*Your goal:* Turn the records below into a numbered list, one entry per line of text, and skip the blank lines. Omit the pictures.

*Data in this exercise:*
*** Begin section ***

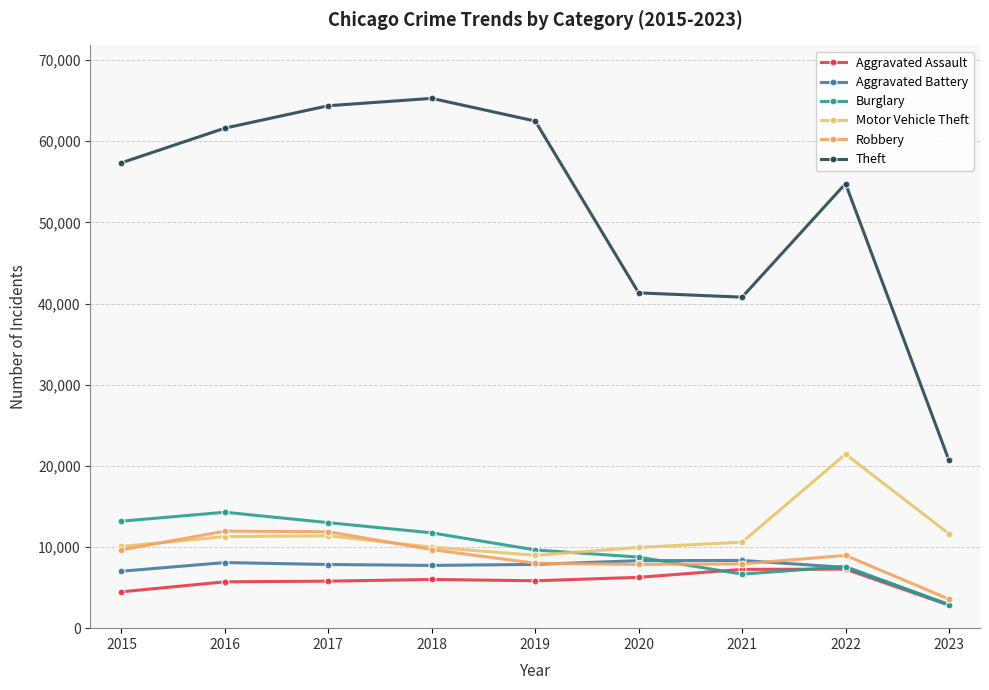

At which category does the chart reach its peak across all series?

2018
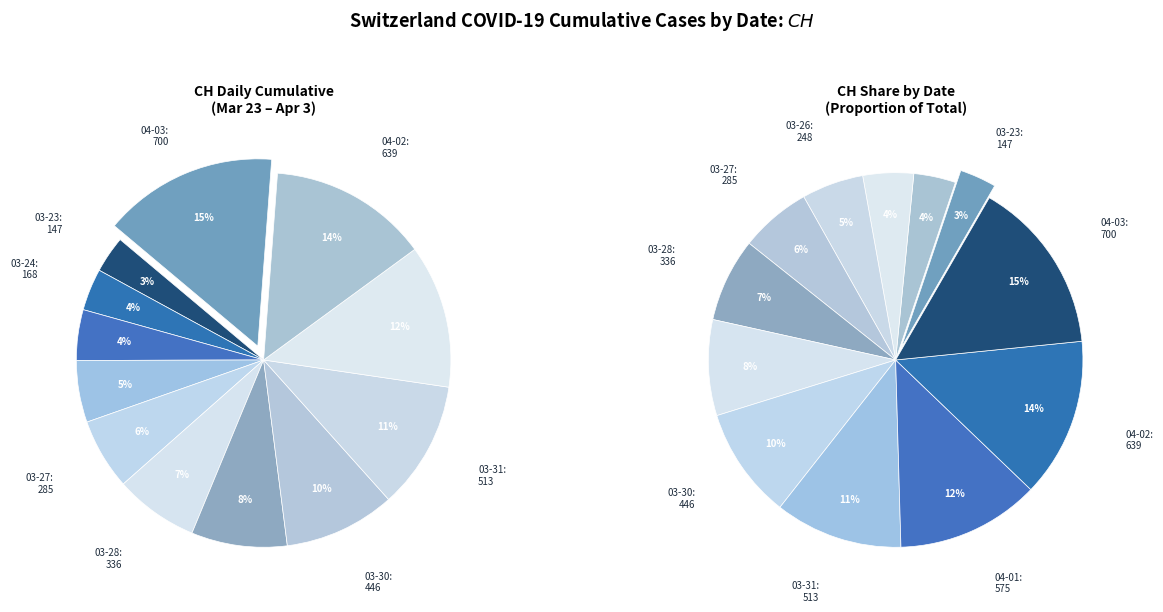

What percentage is the 2020-04-02 slice, to the nearest percent?

14%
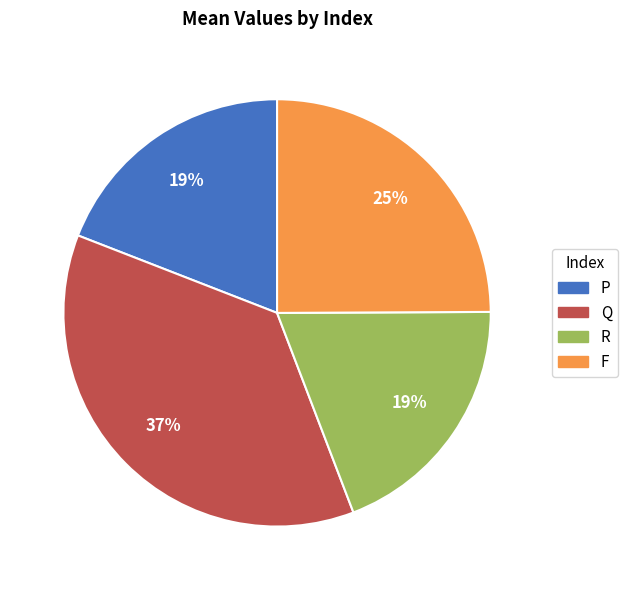

What is the largest slice in the pie chart?

Q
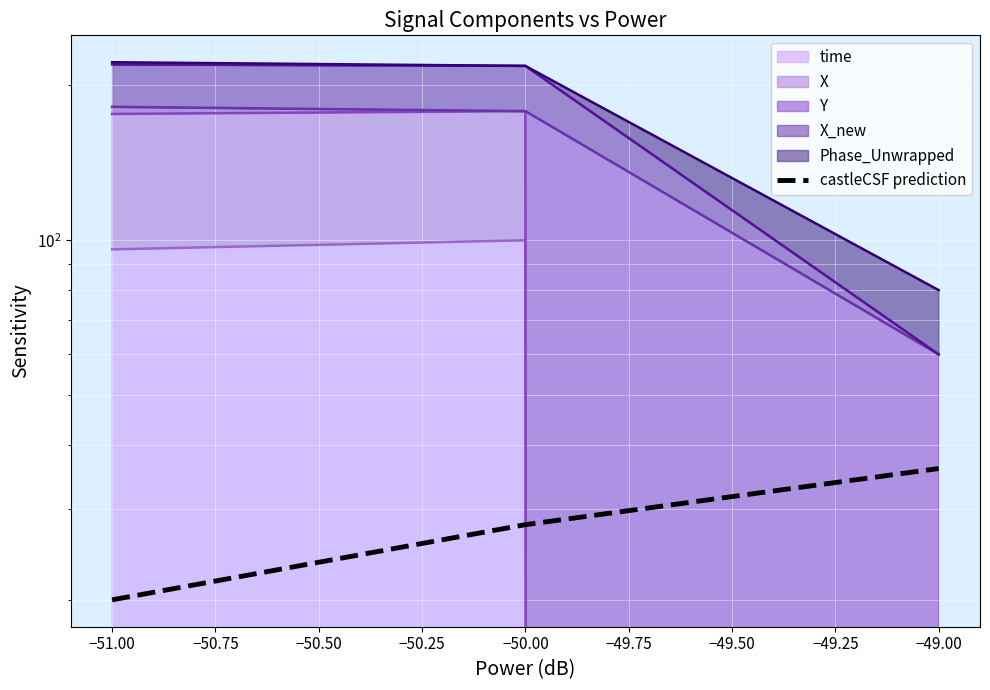

Approximately how many times larger is the value at −51.00 compared to −49.00?

0.6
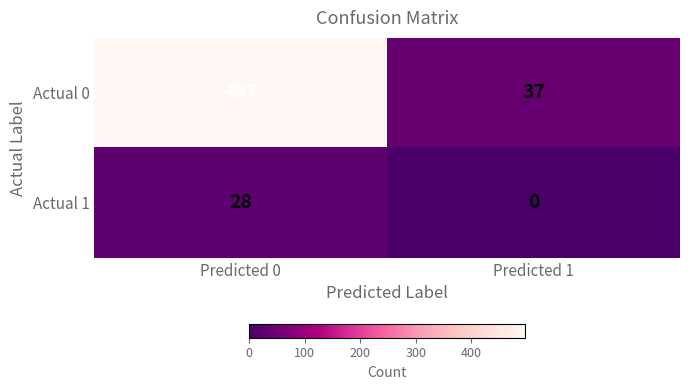

Which series has the largest range (max minus min)?

Actual 0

*** End section ***

*Exercise answer:*
1. At which category does the chart reach its peak across all series?
2. 2018
3. What percentage is the 2020-04-02 slice, to the nearest percent?
4. 14%
5. What is the largest slice in the pie chart?
6. Q
7. Approximately how many times larger is the value at −51.00 compared to −49.00?
8. 0.6
9. Which series has the largest range (max minus min)?
10. Actual 0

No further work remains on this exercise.